Les données qui concernent la consommation d’eau, d’énergie et de métaux rares, les émissions de gaz à effet de serre, les lieux où circulent et sont stockées les données, sont des exemples d’information que les chercheurs ont de la difficulté à obtenir.

Également, a ajouté le chercheur Martin Deron, «contrairement à l’Europe, où c’est beaucoup plus documenté, on ne sait pas combien d’appareils connectés sont importés au Québec».

Il faut donc «légiférer pour rendre accessibles ces chiffres-là qui sont nécessaires pour nous aider à quantifier davantage les impacts des technologies numériques sur l’environnement», a indiqué M. Deron.

Responsabilité politique à l’endroit de la sobriété numérique

Le comité estime que le gouvernement doit adopter une démarche de sobriété numérique, «qui appelle à revoir les modes de production et de consommation, et les modèles d’affaires de l’industrie du numérique afin de rendre son utilisation compatible avec les limites planétaires».

Une telle démarche passe notamment par le renforcement de règlements et de lois de manière à «favoriser l’optimisation des ressources, le réemploi, la réparation et le recyclage des appareils numériques».
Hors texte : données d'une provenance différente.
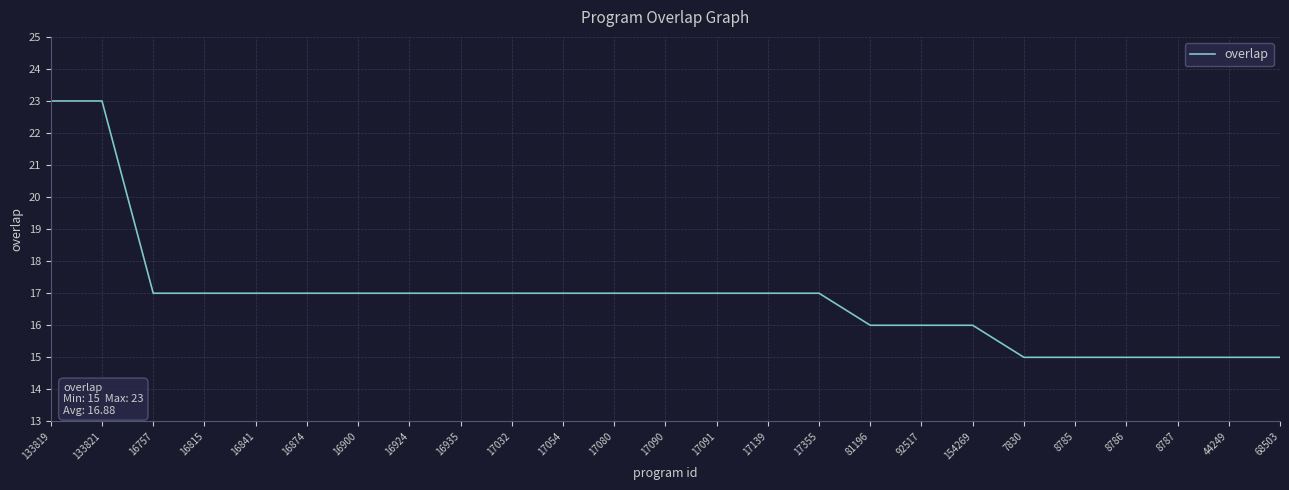

What position from the right is 16757?

23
Le comité souligne que depuis 2023, la «Loi protégeant les consommateurs contre l’obsolescence programmée et favorisant la durabilité, la réparabilité et l’entretien des biens» constitue un pas vers une plus grande sobriété numérique.

Toutefois, les auteurs de l’avis déplorent que cette réglementation ne prévoie pas d’indice de réparabilité ou de durabilité des produits.

Un tel indice, selon l’avis, «permettrait aux consommateurs de faire des choix éclairés en favorisant l’achat de produits soutenables et d’encourager la responsabilisation des producteurs face à l’impact environnemental des produits qu’ils mettent en marché».

Solutionnisme technologique

L’avis met également en garde le gouvernement contre le «solutionnisme technologique», qui représente un autre facteur qui accroît le poids de l’impact environnemental des technologies.

Selon cette approche, soulignent les sauteurs, tout problème humain aurait une solution technologique.

«Il s’agit du discours optimiste promu dans tous les secteurs de l’économie, y compris par les entreprises qui œuvrent dans le numérique», mais dans les faits, la technologie n’est pas toujours le bon remède et «tend à favoriser des solutions vulnérables aux effets rebonds ou au déplacement des impacts», peut-on lire dans l’avis.

L’effet rebond représente un effet contraire au résultat visé.

Par exemple, lorsqu’un fabricant de téléphones intelligents augmente l’efficacité de la batterie d’un appareil, les usagers ne vont pas nécessairement diminuer la fréquence de chargement de leur téléphone. C’est même souvent l’effet contraire qui se produit: l’efficacité de la batterie permet le développement de nouvelles applications, donc de nouveaux usages qui entraînent une augmentation de l’énergie utilisée.

De la même façon, l’implantation d’antennes 5G sur un territoire, qui consomment moins d’énergie que les antennes 4G, peut se traduire par une augmentation des émissions de gaz à effet de serre (GES), en raison notamment de la fabrication d’une multitude d’objets qui seront connectés et de la consommation énergétique qui s’en suivra.

La Commission de l’éthique en science et en technologie recommande également que le gouvernement encourage la création «d’espaces favorisant l’augmentation de la littératie numérique, la participation citoyenne dans la démarche de sobriété numérique», qu’il «réalise des campagnes de sensibilisation et d’information visant l’ensemble de sa population quant aux effets environnementaux positifs et négatifs du numérique».

Elle recommande aussi que le ministère de l’Éducation du Québec et le ministère de l’Enseignement supérieur s’assurent de «l’intégration des considérations environnementales liées au numérique dans l’ensemble des programmes scolaires de la province».